This massive shift to studying, teaching, and working from home for the majority of UFV employees and students has been a challenge for everyone involved. Those whose work or studies require them to be on campus also face a new reality of safety protocols and culture change.
We asked the UFV community to share their thoughts and experiences after living with this new reality for one year.
Here are some responses:
Jumping for joy at the prospect of restrictions easing
- Beverly Jones, UUP professor
I am so grateful to everyone for self-restraint and self-deprivation and wearing masks and making so many caring choices for the health and safety of everyone.
I have so much respect and admiration for my sons being so resilient and good-natured about a pandemic altering a year of their childhood/adolescence. We’ve gone a little stir crazy at times, but they’ve been such good company. We’ve made a lot of tea for each other this year.
To my adventure friends: thank you for all the laughter and conversation and philosophizing during our physically distanced but oh-so-connected walks, bike rides, hikes, and paddles. Darn we are fit and strong now!
To UFV: thank you for making sensible choices and caring about everyone’s health and well-being during this strange year.
Feeling so much love and so much cautious excitement!
Hanging in there with the support of family, spouse, friends and dog
- Caitlin Garfias-Chan, Bachelor of Integrated Studies student.
During the pandemic, I could no longer see my friends or family regularly. It went from weekly visits to months without seeing one another. The biggest challenges for me included being temporarily laid off from my job (still am) and moving out of a toxic situation.
My husband and my dog have been there for me since day one, and I could not be more grateful. Messaging friends and arranging video calls have always brightened my day.

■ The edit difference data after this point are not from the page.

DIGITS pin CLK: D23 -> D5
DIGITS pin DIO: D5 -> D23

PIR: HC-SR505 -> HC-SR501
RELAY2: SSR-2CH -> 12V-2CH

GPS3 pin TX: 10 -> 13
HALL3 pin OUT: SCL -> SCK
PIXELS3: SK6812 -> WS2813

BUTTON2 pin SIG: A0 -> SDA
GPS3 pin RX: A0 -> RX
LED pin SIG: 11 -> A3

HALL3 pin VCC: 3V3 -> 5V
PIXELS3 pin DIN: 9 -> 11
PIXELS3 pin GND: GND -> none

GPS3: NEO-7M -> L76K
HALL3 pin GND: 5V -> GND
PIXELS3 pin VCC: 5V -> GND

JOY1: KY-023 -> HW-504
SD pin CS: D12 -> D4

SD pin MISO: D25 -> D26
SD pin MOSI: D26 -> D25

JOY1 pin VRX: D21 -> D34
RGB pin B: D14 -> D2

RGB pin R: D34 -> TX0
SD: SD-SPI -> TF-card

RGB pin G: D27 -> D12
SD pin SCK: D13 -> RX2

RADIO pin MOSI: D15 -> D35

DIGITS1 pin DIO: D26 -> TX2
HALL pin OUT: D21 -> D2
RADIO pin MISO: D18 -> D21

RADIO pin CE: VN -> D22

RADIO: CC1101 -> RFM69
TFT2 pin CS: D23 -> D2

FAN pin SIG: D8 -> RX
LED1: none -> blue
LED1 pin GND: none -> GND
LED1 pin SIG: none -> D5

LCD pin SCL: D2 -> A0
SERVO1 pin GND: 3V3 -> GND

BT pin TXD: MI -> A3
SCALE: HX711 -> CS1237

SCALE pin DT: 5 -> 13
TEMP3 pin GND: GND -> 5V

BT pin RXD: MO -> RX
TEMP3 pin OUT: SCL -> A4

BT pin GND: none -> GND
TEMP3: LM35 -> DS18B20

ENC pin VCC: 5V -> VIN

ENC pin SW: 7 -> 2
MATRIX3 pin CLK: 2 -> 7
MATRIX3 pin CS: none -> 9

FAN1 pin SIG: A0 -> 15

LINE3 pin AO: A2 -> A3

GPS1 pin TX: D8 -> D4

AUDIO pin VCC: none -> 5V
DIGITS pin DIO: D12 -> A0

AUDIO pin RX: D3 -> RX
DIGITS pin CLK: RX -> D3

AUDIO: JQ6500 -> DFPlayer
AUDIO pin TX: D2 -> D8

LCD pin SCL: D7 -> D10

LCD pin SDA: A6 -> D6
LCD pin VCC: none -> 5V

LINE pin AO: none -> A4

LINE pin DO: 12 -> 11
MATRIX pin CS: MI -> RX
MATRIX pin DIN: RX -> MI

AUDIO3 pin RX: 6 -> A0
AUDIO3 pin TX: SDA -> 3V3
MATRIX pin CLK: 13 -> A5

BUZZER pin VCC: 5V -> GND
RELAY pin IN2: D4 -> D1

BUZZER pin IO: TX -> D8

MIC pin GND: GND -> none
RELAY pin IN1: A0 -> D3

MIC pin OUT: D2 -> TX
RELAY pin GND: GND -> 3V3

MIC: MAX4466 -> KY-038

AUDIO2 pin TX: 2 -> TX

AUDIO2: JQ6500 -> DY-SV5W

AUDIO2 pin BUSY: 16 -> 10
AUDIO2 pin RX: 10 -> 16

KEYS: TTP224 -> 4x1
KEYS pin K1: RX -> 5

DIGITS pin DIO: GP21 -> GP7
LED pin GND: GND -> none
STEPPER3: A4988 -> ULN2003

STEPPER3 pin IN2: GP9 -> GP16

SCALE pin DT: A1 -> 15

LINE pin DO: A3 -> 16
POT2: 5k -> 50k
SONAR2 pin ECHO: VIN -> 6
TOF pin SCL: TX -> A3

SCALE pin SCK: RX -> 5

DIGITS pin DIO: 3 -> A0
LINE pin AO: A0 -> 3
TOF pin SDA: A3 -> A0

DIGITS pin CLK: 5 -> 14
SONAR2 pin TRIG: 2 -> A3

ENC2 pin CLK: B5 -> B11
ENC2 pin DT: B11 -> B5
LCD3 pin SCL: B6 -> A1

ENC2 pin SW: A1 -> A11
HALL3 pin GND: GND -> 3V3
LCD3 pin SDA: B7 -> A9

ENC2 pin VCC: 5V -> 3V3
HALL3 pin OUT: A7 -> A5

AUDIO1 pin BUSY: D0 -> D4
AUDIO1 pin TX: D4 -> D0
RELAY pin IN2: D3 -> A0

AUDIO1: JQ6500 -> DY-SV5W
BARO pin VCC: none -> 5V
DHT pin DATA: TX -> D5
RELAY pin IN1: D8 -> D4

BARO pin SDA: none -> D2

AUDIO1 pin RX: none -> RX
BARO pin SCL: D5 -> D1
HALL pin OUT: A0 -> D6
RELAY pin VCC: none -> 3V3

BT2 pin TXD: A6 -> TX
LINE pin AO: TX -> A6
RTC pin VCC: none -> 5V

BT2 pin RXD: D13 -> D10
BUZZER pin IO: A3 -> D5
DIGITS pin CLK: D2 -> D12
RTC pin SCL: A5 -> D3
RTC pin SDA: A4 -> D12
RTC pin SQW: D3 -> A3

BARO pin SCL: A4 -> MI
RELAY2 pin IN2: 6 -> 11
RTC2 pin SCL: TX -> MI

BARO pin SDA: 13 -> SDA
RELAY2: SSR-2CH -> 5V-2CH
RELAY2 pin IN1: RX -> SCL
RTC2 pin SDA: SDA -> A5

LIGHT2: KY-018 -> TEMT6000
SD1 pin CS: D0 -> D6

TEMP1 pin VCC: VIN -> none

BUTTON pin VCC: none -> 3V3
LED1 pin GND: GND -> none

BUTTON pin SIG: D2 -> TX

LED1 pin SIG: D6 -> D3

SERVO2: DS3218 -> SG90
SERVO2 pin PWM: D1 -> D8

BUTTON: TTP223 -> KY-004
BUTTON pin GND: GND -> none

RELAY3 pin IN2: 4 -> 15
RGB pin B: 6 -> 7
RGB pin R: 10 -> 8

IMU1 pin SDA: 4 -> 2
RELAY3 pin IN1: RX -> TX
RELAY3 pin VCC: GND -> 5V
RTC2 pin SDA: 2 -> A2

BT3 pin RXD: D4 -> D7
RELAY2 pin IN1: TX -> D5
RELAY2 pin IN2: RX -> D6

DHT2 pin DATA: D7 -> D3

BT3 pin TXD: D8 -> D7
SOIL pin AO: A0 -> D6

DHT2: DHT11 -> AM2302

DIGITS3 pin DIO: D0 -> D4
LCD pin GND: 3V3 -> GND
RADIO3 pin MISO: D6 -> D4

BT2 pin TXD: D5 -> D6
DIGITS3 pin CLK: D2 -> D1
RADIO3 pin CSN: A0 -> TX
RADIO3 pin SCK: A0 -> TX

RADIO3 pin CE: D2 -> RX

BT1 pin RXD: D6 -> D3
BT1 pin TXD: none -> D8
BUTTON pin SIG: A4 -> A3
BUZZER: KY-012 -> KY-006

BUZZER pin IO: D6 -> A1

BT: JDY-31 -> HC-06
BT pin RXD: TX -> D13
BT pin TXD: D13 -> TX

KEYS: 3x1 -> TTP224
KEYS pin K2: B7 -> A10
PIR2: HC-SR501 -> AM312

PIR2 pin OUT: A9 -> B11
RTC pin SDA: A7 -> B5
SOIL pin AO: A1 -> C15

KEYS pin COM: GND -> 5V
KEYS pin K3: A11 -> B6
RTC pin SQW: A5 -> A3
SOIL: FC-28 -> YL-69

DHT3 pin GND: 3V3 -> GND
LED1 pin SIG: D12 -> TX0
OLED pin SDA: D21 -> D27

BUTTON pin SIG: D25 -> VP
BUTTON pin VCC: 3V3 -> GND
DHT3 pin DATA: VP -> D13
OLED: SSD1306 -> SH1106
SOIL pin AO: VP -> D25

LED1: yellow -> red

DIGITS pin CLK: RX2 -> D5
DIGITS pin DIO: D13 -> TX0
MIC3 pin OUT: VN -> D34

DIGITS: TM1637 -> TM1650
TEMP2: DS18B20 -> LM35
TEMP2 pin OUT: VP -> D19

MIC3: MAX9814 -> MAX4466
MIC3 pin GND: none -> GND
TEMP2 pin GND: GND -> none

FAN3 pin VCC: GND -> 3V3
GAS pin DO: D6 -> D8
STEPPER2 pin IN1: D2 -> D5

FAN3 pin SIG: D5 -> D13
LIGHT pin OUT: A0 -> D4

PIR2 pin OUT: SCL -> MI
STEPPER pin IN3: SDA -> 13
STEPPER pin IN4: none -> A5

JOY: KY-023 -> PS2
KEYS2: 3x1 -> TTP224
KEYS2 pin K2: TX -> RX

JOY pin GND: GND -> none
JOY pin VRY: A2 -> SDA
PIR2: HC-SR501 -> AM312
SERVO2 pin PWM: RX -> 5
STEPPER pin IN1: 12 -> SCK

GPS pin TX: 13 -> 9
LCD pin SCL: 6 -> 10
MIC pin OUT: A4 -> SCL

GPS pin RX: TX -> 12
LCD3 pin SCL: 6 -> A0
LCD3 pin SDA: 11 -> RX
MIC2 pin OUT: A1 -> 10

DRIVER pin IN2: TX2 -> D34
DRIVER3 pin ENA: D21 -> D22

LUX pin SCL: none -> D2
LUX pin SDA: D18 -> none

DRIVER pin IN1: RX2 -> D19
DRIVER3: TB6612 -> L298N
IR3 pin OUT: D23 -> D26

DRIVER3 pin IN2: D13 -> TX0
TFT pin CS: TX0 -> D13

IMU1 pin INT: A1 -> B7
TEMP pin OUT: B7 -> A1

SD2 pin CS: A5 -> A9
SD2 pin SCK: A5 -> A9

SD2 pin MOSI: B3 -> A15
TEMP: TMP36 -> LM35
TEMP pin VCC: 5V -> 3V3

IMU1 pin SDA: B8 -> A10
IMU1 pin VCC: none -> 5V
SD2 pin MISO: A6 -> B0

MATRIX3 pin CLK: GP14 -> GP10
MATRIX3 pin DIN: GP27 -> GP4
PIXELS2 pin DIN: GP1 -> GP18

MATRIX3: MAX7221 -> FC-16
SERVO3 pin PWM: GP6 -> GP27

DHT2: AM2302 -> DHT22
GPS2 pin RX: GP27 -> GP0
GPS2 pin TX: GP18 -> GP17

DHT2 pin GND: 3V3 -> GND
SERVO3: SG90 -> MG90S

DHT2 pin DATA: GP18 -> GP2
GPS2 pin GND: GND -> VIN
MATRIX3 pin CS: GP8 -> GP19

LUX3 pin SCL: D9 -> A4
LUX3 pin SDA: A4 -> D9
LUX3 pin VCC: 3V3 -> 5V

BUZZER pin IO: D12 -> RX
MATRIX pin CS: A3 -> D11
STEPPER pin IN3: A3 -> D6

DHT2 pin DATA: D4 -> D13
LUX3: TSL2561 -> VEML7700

Coping strategies I have used throughout the pandemic have included mindfulness practice, messaging friends and family often, and deleting social media apps and news apps off my phone. I also found a love for baking and reading whenever I have a break from schoolwork.
Being on the autistic spectrum also meant coping with change in routine and adapting to change. Self-compassion, patience, self-care, and feeling the emotions I need to feel during this time while still recognizing there are still things to be grateful for.
Going it alone and wishing for support
- Jessica Svelanger
Navigating motherhood without the village of relatives and friends our children need to thrive was my biggest challenge.
Welcoming a baby in social isolation
- Maggi Lang, Bookstore employee
I’ve been on doctor-mandated maternity leave as of March 20, 2020. I waited almost a month at home for our second little one to join us, and the lack of friends and family for this whole pandemic year has been difficult, but we’ve been talking to our loved ones often and trying to be busy.
We’ve seen loss. That has made it so I’ve had to explain death and illness to my toddler. I’ve had to have conversations with her about social responsibilities and fear. I’ve had to brush up on my cognitive behavioural therapy, because explaining this in the midst of grief was hard.
Hearing how hard it’s been for my coworkers to have to go from brick and mortar bookstore operations to completely digital overnight and the further complications that have arisen and their perseverance has given me pride in my workplace and a sense of anxiety to return.
I’ve learned to be gentler to myself. I’ve learned to give myself the emotional space I need. These two things have been my biggest coping strategies.
Adapting to the random unpredictability
- Rajdeep Singh, Bachelor of Business Admin student
The uncertainty that coronavirus posed over our lives be it financial, physical or mental health has heightened our craving for security. As a coping mechanism, we human beings have learned to embrace the uncertain and not focus on what we cannot control. This randomness in life has challenged how we adapt to unpredictable times. This calls for little adjustments in life to avoid burnout and face the challenges with confidence.
The biggest challenge for me was to accept the uncertain and focus on things that are within the control. This challenge was spotted early on and made me realize a positive attitude and taking care of our emotions are what we need.
I used help of UFV resources such as the Art Therapy program and doing journaling to avoid burnout and find a sense of peace. Feeling overwhelmed and stressed are early physiological signs the body gives that it requires immediate attention to avoid bigger problems such as depression. To address these emotions required self-awareness to understand my tendencies across difficult situations and to stay firm, kind.
The other challenge was to cope with discomfort. I used a self-care checklist to keep me in alignment with myself. It led me to positive results when I stopped procrastinating and micromanaging people at work or home.
Transitioning to a remote learning environment was a massive adjustment in the way education was delivered. Reassurance from professors, having whipped coffee before attending lectures, getting plenty of sleep and relaxation time that helped manage diverse emotions. It made us grateful for the things that we took for granted and made us even stronger in terms of resilience.
Lastly, the pandemic made it clear how important it is to connect with people around us and help them adjust as well because some people might not have that support system to rely upon. Even though pandemic was a tough time for everyone, it highlighted the importance of empathy, positive attitude, and support.
- Rebecca Warkentin, BA Adult Ed
I miss the social aspects at work and the winter has been difficult with shorter days and more rain. Making a point to get outside when I can has helped immensely. Also reaching out to friends on the phone or video chat has helped me feel more connected.